February 11, 2010 10:21 AM

Sorry if it is not but I was under the assumption is was time series data. That is what the book explains at least.

Atridas

151

February 11, 2010 10:56 AM

Essentially, NN are a bunch of algorithms that try to learn patterns with 2 main objectives: classification and function emulation.

Classification means that you have some data (points, secuences of DNA, whathever) and you whant to distinguish between them in some set of "classes". You can "teach" then your NN to classify by showing it some examples (this is in this class, this goes to another) or showing a bunch of points and letting it decide the "best" classification.

Oh, you have to set the number of classes, this can be a problem in some cases.

Other thing NN do pretty well is to emulate a function. You have a complicated function wich you want to "predict" some points, but you don's have its matemathic description, NN come to you.

Backpropagation, FeedForwad, SOM, etc... ara names that set the architecture of the net (Backpropagation has no loops, while feedforward has) or the learning that he does (both backpropagation and feedforward do suppervised learning, while SOM goes his way)

remigius

1,173

February 12, 2010 01:27 AM

Thanks for the suggestions, I guess I've got some reading up to do. Especially on PCA [smile]

Rim van Wersch [ MDXInfo ] [ XNAInfo ] [ YouTube ] - Do yourself a favor and bookmark this excellent free online D3D/shader book!

Predictor

198

February 15, 2010 04:14 AM

Strictly speaking, backpropagation is short for "backpropagation of errors", which is a general process of sending errors measured at the neural network output back through the successive layers, but most often is used to refer specifically to some variation of the generalized delta rule, a specific way to train the neural network.
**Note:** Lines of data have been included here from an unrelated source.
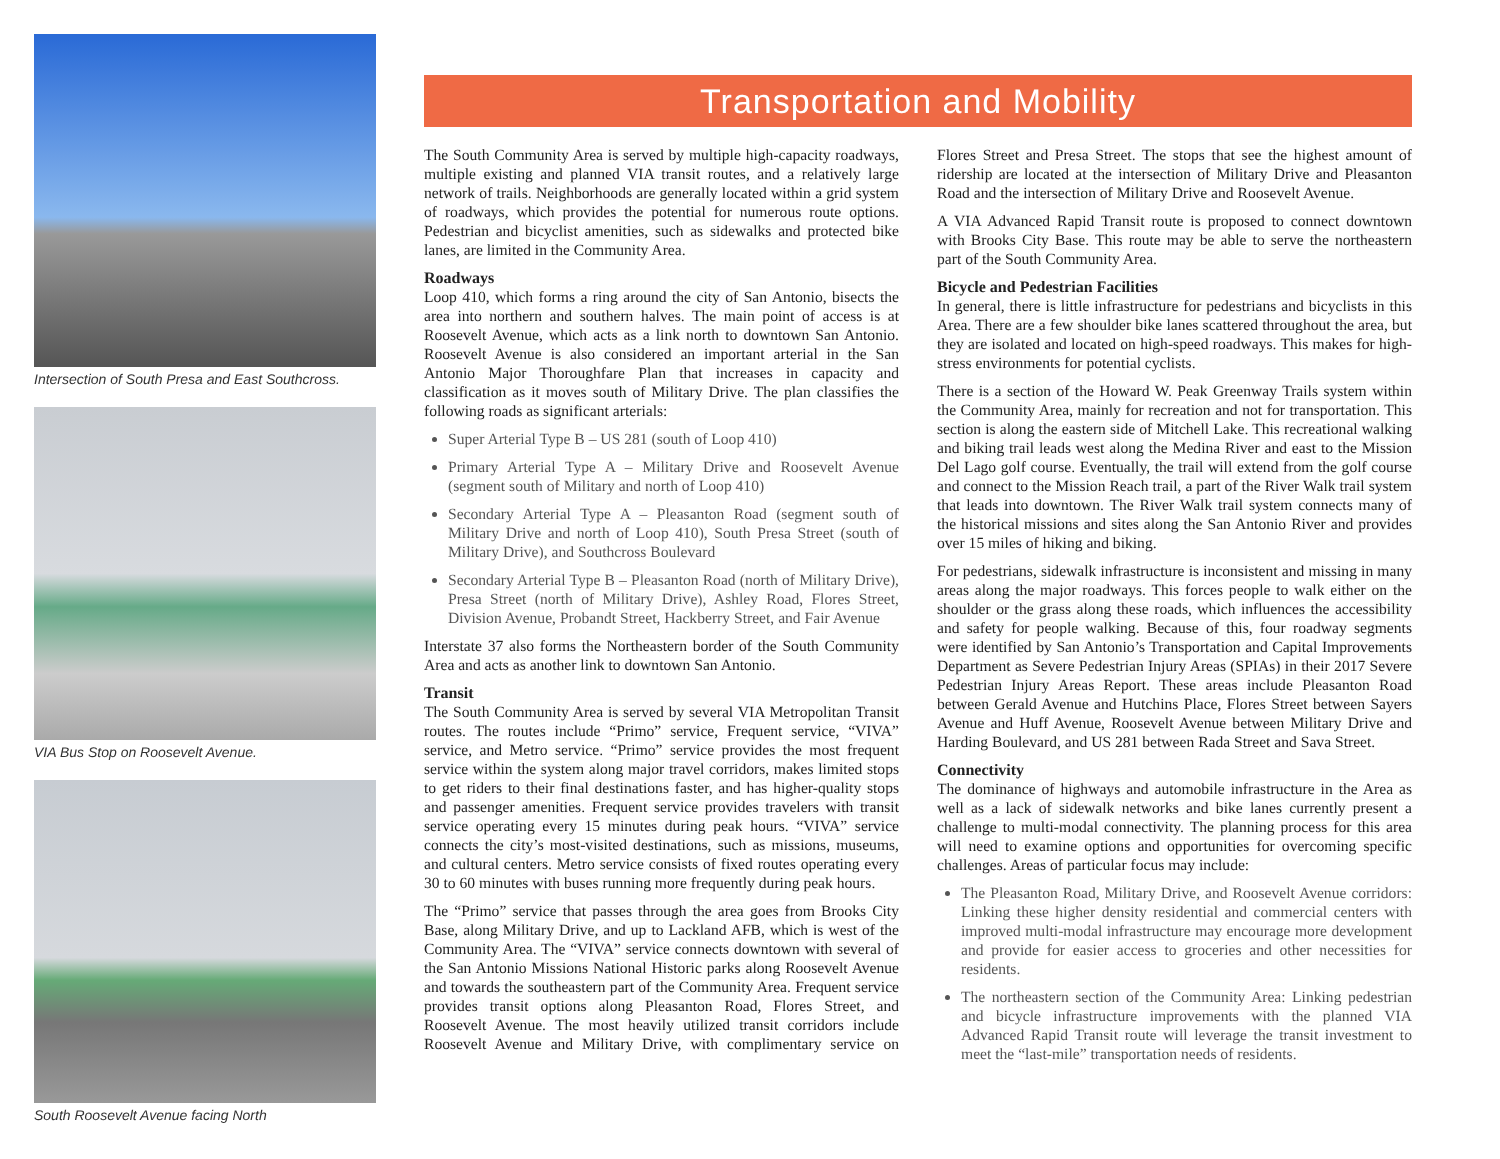Intersection of South Presa and East Southcross.
VIA Bus Stop on Roosevelt Avenue.
South Roosevelt Avenue facing North
Transportation and Mobility
The South Community Area is served by multiple high-capacity roadways, multiple existing and planned VIA transit routes, and a relatively large network of trails. Neighborhoods are generally located within a grid system of roadways, which provides the potential for numerous route options. Pedestrian and bicyclist amenities, such as sidewalks and protected bike lanes, are limited in the Community Area.
Roadways
Loop 410, which forms a ring around the city of San Antonio, bisects the area into northern and southern halves. The main point of access is at Roosevelt Avenue, which acts as a link north to downtown San Antonio. Roosevelt Avenue is also considered an important arterial in the San Antonio Major Thoroughfare Plan that increases in capacity and classification as it moves south of Military Drive. The plan classifies the following roads as significant arterials:
Super Arterial Type B – US 281 (south of Loop 410)
Primary Arterial Type A – Military Drive and Roosevelt Avenue (segment south of Military and north of Loop 410)
Secondary Arterial Type A – Pleasanton Road (segment south of Military Drive and north of Loop 410), South Presa Street (south of Military Drive), and Southcross Boulevard
Secondary Arterial Type B – Pleasanton Road (north of Military Drive), Presa Street (north of Military Drive), Ashley Road, Flores Street, Division Avenue, Probandt Street, Hackberry Street, and Fair Avenue
Interstate 37 also forms the Northeastern border of the South Community Area and acts as another link to downtown San Antonio.
Transit
The South Community Area is served by several VIA Metropolitan Transit routes. The routes include “Primo” service, Frequent service, “VIVA” service, and Metro service. “Primo” service provides the most frequent service within the system along major travel corridors, makes limited stops to get riders to their final destinations faster, and has higher-quality stops and passenger amenities. Frequent service provides travelers with transit service operating every 15 minutes during peak hours. “VIVA” service connects the city’s most-visited destinations, such as missions, museums, and cultural centers. Metro service consists of fixed routes operating every 30 to 60 minutes with buses running more frequently during peak hours.
The “Primo” service that passes through the area goes from Brooks City Base, along Military Drive, and up to Lackland AFB, which is west of the Community Area. The “VIVA” service connects downtown with several of the San Antonio Missions National Historic parks along Roosevelt Avenue and towards the southeastern part of the Community Area. Frequent service provides transit options along Pleasanton Road, Flores Street, and Roosevelt Avenue. The most heavily utilized transit corridors include Roosevelt Avenue and Military Drive, with complimentary service on Flores Street and Presa Street. The stops that see the highest amount of ridership are located at the intersection of Military Drive and Pleasanton Road and the intersection of Military Drive and Roosevelt Avenue.
A VIA Advanced Rapid Transit route is proposed to connect downtown with Brooks City Base. This route may be able to serve the northeastern part of the South Community Area.
Bicycle and Pedestrian Facilities
In general, there is little infrastructure for pedestrians and bicyclists in this Area. There are a few shoulder bike lanes scattered throughout the area, but they are isolated and located on high-speed roadways. This makes for high-stress environments for potential cyclists.
There is a section of the Howard W. Peak Greenway Trails system within the Community Area, mainly for recreation and not for transportation. This section is along the eastern side of Mitchell Lake. This recreational walking and biking trail leads west along the Medina River and east to the Mission Del Lago golf course. Eventually, the trail will extend from the golf course and connect to the Mission Reach trail, a part of the River Walk trail system that leads into downtown. The River Walk trail system connects many of the historical missions and sites along the San Antonio River and provides over 15 miles of hiking and biking.
For pedestrians, sidewalk infrastructure is inconsistent and missing in many areas along the major roadways. This forces people to walk either on the shoulder or the grass along these roads, which influences the accessibility and safety for people walking. Because of this, four roadway segments were identified by San Antonio’s Transportation and Capital Improvements Department as Severe Pedestrian Injury Areas (SPIAs) in their 2017 Severe Pedestrian Injury Areas Report. These areas include Pleasanton Road between Gerald Avenue and Hutchins Place, Flores Street between Sayers Avenue and Huff Avenue, Roosevelt Avenue between Military Drive and Harding Boulevard, and US 281 between Rada Street and Sava Street.
Connectivity
The dominance of highways and automobile infrastructure in the Area as well as a lack of sidewalk networks and bike lanes currently present a challenge to multi-modal connectivity. The planning process for this area will need to examine options and opportunities for overcoming specific challenges. Areas of particular focus may include:
The Pleasanton Road, Military Drive, and Roosevelt Avenue corridors: Linking these higher density residential and commercial centers with improved multi-modal infrastructure may encourage more development and provide for easier access to groceries and other necessities for residents.
The northeastern section of the Community Area: Linking pedestrian and bicycle infrastructure improvements with the planned VIA Advanced Rapid Transit route will leverage the transit investment to meet the “last-mile” transportation needs of residents.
Feedforward refers to the way the artificial neurons are connected to one another and how information flows among them. A multilayer perceptron ("MLP") is a particular neural architecture arranged as distinct layers of artificial neurons, which may or may not be trained by backpropagation. Despite referring particular aspects of a neural network, the above terms are often used interchangeably to mean a multilayer perceptron being trained by the generalized delta rule.

Anyway, MLPs with nonlinear transfer functions are indeed able to learn to map classes (such as XOR) which are not linearly separable.

These are not the only types of artificial neural networks, of course, and there are methods besides neural networks which are used to solve learning problems (tree induction, rule induction, naive Bayes, k-nearest neighbors, regression, discriminant analysis, etc.).

If you are really interested in MLP driven by backpropagation, consider the book, Neural Networks for Statistical Modeling by Murray Smith. I think it is out of print now, but I found the explanation of how all this stuff works quite accessible.

Quote:Original post by tobinare
I'm trying to learn about basic Neural Networks and programming for them (C++). I've downloaded several source codes from tutorials etc. and libraries. They all seem to work the same by creating the network with layers and neurons and apply the backpropagtion in some manner. I've compiled several programs and run them easily enough.

As a metric to compare their functionality and ease of use I've tried to apply the typical XOR problem to each of them. It seems half of the programs handle this problem well by learning and solving for 1 and 0. The other half seem to solve for 0.5 which is the case for a Multilayer Perceptron code I have.

What's the difference between different algorithms in NN's approach to this problem? I read that the XOR problem cannot be solved by MLP but why does another progam solve it easily? I've tried reading several tutorials but I get lost in the nomenclature.

I hope someone can shed some light on Backpropagation, FeedForwad, etc.